• **WORK INSTRUCTION 1**: In the passage on early hierarchies, rewrite the paragraph that begins "In our very first hierarchical societies" more briefly, keeping its main facts.

• **EXERCISE PASSAGE**:
******

Richard K. Moore
rkm@quaylargo.com
Last update: 11 October 2010
Table of Contents: 2012: Crossroads for Humanity
City-states: the first exploitive hierarchies
In a hierarchal society there are a few at the top, who make the big decisions — and everyone else, who are obliged to abide by those decisions. If the interests of those at the top are aligned with the interests of the general population, hierarchy can be a somewhat reasonable mode of organization. The few are able to reach coherent decisions efficiently, and the many can get on with the business of society.
In our very first hierarchical societies — herding bands ruled by a warrior chief — we had such an alignment of interests. The chief and the band shared the goals of obtaining the best pastures for their herds, and protecting their territory from competing bands. A strong chief improved their combat prowess, and the system worked well for the chief and band alike.
The chief enjoyed many privileges, compared to the rest of the band, yet his role was essentially beneficial to the band, not exploitive. He got the biggest slice of the pie, and his lieutenants did well too, but overall the pie was divided reasonably equitably.

******

• **WORKING DATA**:

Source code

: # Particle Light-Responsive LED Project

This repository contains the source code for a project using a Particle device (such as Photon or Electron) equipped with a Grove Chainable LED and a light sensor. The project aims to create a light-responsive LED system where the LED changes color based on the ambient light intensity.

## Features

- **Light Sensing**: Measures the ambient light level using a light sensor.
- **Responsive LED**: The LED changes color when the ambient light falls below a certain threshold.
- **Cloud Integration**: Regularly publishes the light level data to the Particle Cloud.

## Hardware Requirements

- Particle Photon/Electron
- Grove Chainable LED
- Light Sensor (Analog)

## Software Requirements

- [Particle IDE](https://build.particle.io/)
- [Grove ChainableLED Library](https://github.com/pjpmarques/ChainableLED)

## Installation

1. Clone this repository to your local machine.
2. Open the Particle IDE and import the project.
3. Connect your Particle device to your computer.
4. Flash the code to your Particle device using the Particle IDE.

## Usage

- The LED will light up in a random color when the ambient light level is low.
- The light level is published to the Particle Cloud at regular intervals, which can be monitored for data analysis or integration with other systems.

******

• **WORK INSTRUCTION 2**: In the records, retype the lines starting at the line that contains "This repository contains" and stopping after the line that contains "## Features".

• **YOUR RESPONSE 1**: The first hierarchical societies were herding bands ruled by a warrior chief, and the chief's interests matched the band's. Both wanted the best pastures for their herds and wanted to protect their territory from rival bands. A strong chief made the band better at fighting, so the arrangement served chief and band alike.

• **YOUR RESPONSE 2**:
This repository contains the source code for a project using a Particle device (such as Photon or Electron) equipped with a Grove Chainable LED and a light sensor. The project aims to create a light-responsive LED system where the LED changes color based on the ambient light intensity.

## Features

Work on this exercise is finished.